The dirty secret of the entire war on cancer is that early detection and intervention does not likely save lives.
You’ve probably heard that the survival rates from cancer that are detected and treated early are better than when such screenings and interventions did not exist. But in actual fact, you are merely looking at the same trajectories at an earlier point in the progression. In other words, if you are destined to have terminal cancer that takes 15 years from its inception until you die, then if I detect that cancer 3 months after its inception instead of 5 years after its inception, the survival rate from detection looks different. In the former, the patient lives 14 years and 9 months; in the latter she lives 10 years. And if you state survivability in those relative terms, then it does indeed look as if a patient lives longer with earlier detection and intervention. In point of fact, the patient lived 15 years in both scenarios.
That is not to say that treatment and intervention for many cancers are not utterly valid and life saving! But we struggle mightily as both health practitioners and patients to back away from the intervention option even when we know that iatrogenic impacts from those interventions can be deadly in and of themselves. Iatrogenic impacts are the negative health outcomes (including death) that are actually caused by medical interventions and not the underlying illness or condition that is being treated.
For more information and research data on the topic of iatrogenesis, just use the word “iatrogenic” as a search word in the search engine of your choice, or consider reading: Disease, Diagnosis and Dollars by Robert M. Kaplan.
And although I have not read this one (as yet) I have read another book by this author and I suspect this one will be a very interesting read: Antifragile: Things That Gain From Disorder, by Nicholas Nassim Taleb.
And that is the issue at hand when it comes to the process of recovery: gaining from disorder.
It is important, and yet exceedingly difficult, to work with a physician who is driven to ask: in what direction are the symptoms heading?
The stability that we often see with patients who have endured years of restriction and its commensurate damage is often misidentified as a good thing.

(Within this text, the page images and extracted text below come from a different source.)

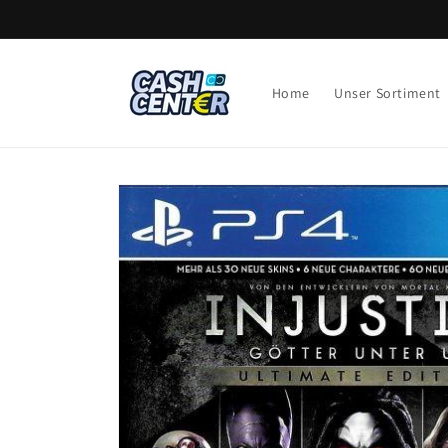
Direkt
zum
Inhalt
Home
Unser Sortiment
Zu
Produktinformationen
springen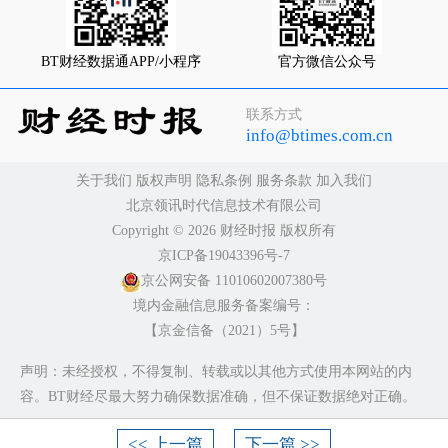
BT财经数据通APP/小程序
官方微信公众号
联系方式
info@btimes.com.cn
关于我们
版权声明
隐私条例
服务条款
加入我们
北京领讯时代信息技术有限公司
Copyright ©️ 2026 财经时报 版权所有
京ICP备19043396号-7
京公网安备 11010602007380号
境内金融信息服务备案编号：
【京金信备（2021）5号】
声明：未经授权，不得复制、转载或以其他方式使用本网站的内
容。BT财经尽最大努力确保数据准确，但不保证数据绝对正确。
<< 上一篇
下一篇 >>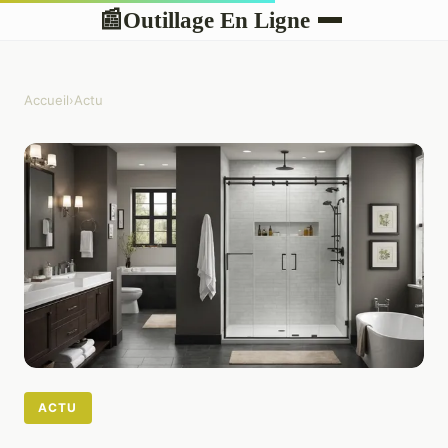
Outillage En Ligne
📰
Accueil
›
Actu
ACTU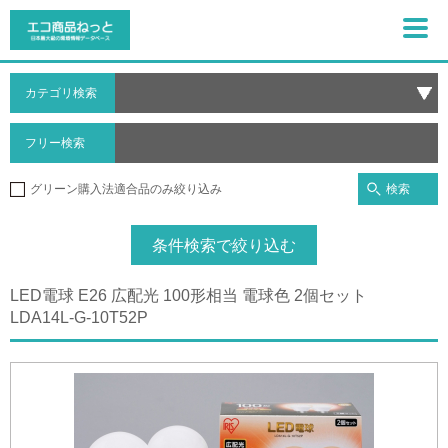
カテゴリ検索
フリー検索
検索
グリーン購入法適合品のみ絞り込み
条件検索で絞り込む
LED電球 E26 広配光 100形相当 電球色 2個セット
LDA14L-G-10T52P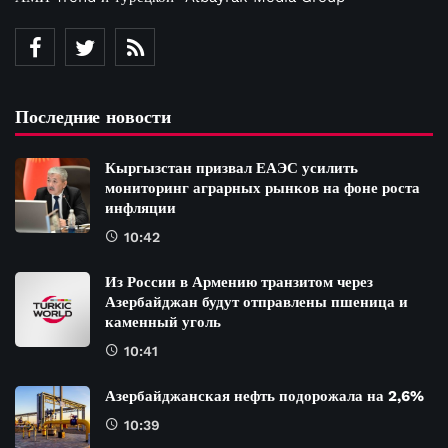
Последние новости
Кыргызстан призвал ЕАЭС усилить
мониторинг аграрных рынков на фоне роста
инфляции
10:42
Из России в Армению транзитом через
Азербайджан будут отправлены пшеница и
каменный уголь
10:41
Азербайджанская нефть подорожала на 2,6%
10:39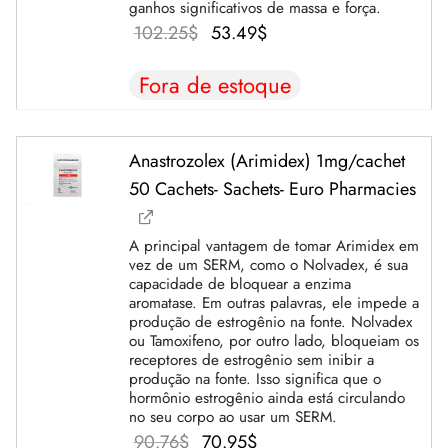
ganhos significativos de massa e força.
O preço
O
102.25
$
53.49
$
original
preço
Fora de estoque
era:
atual é:
102.25$.
53.49$.
Anastrozolex (Arimidex) 1mg/cachet
50 Cachets- Sachets- Euro Pharmacies
A principal vantagem de tomar Arimidex em
vez de um SERM, como o Nolvadex, é sua
capacidade de bloquear a enzima
aromatase. Em outras palavras, ele impede a
produção de estrogênio na fonte. Nolvadex
ou Tamoxifeno, por outro lado, bloqueiam os
receptores de estrogênio sem inibir a
produção na fonte. Isso significa que o
hormônio estrogênio ainda está circulando
no seu corpo ao usar um SERM.
O
O
90.76
$
70.95
$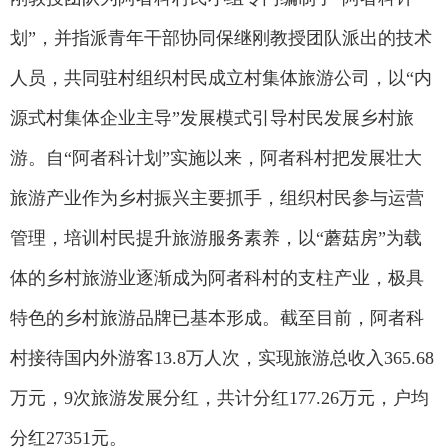
划”，并指派青年干部协同保继刚教授团队派出的技术
人员，共同驻村组织村民成立村集体旅游公司，以“内
源式村集体企业主导”发展模式引导村民发展乡村旅
游。自“阿者科计划”实施以来，阿者科村把发展壮大
旅游产业作为乡村振兴主要抓手，组织村民参与运营
管理，培训村民提升旅游服务素养，以“蘑菇房”为载
体的乡村旅游业逐渐成为阿者科村的支柱产业，极具
特色的乡村旅游品牌已基本形成。截至目前，阿者科
村接待国内外游客13.8万人次，实现旅游总收入365.68
万元，9次旅游发展分红，共计分红177.26万元，户均
分红27351元。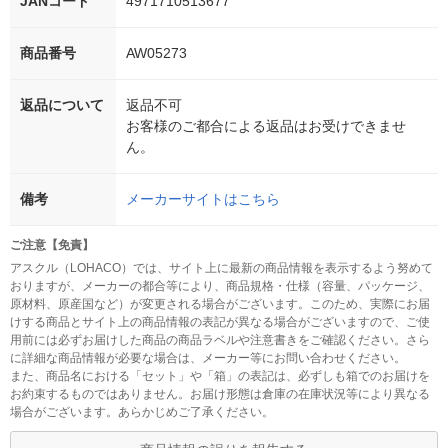
JANコード
4971710513677
商品番号
AW05273
返品について
返品不可
お客様のご都合による返品はお受けできませ
ん。
備考
メーカーサイトはこちら
ご注意【免責】
アスクル（LOHACO）では、サイト上に最新の商品情報を表示するよう努めて
おりますが、メーカーの都合等により、商品規格・仕様（容量、パッケージ、
原材料、原産国など）が変更される場合がございます。このため、実際にお届
けする商品とサイト上の商品情報の表記が異なる場合がございますので、ご使
用前には必ずお届けした商品の商品ラベルや注意書きをご確認ください。さら
に詳細な商品情報が必要な場合は、メーカー等にお問い合わせください。
また、商品名における「セット」や「箱」の表記は、必ずしも箱でのお届けを
お約束するものではありません。お届け形態は倉庫の在庫状況等により異なる
場合がございます。あらかじめご了承ください。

It is, instead, an insidiously fragile stability where almost literally a puff of wind will collapse the entire system.
Taleb uses the term “antifragile” to denote that a system gets stronger with shocks, rather than remaining the same despite those shocks. You are building your own antifragile system from the inside out when you enter the recovery process, and it is a roiling, tectonic and intense process.
While medical intervention may be an absolute necessity as you undergo the process of recovery— there is no way that pancreatitis is a wait-and-see crisis, as one example— keep asking questions about the risks of non-intervention and of taking that wait-and-see approach.
Remember my Mount St. Helen’s analogy in Phases of Recovery from a Restrictive Eating Disorder? Well, I have yet another image to add to these mounting analogies: Shiva: Destroyer (or Transformer) of Worlds (the image used at the beginning of this final section).
Technically, the above image is of Shiva Yogi Raj. Shiva takes on many forms, and it is the form of Shiva Nataraj that pertains to the dance of destruction (see below).
Consider that your focus, as you embark on recovery from a restrictive eating disorder, should not be reversal of damage, but rather the Dance of Destruction or the Dance of the Antifragile.
Stay aware of your symptoms and close to your medical team, of course. But you are not looking to them to smear stability all over a process that inherently has nothing to do with light, color, healing hands, unicorns or rainbows.
Oh and let’s throw a proverb into the mix just to bring the point home:
“You have to break a few eggs to make an omelet.”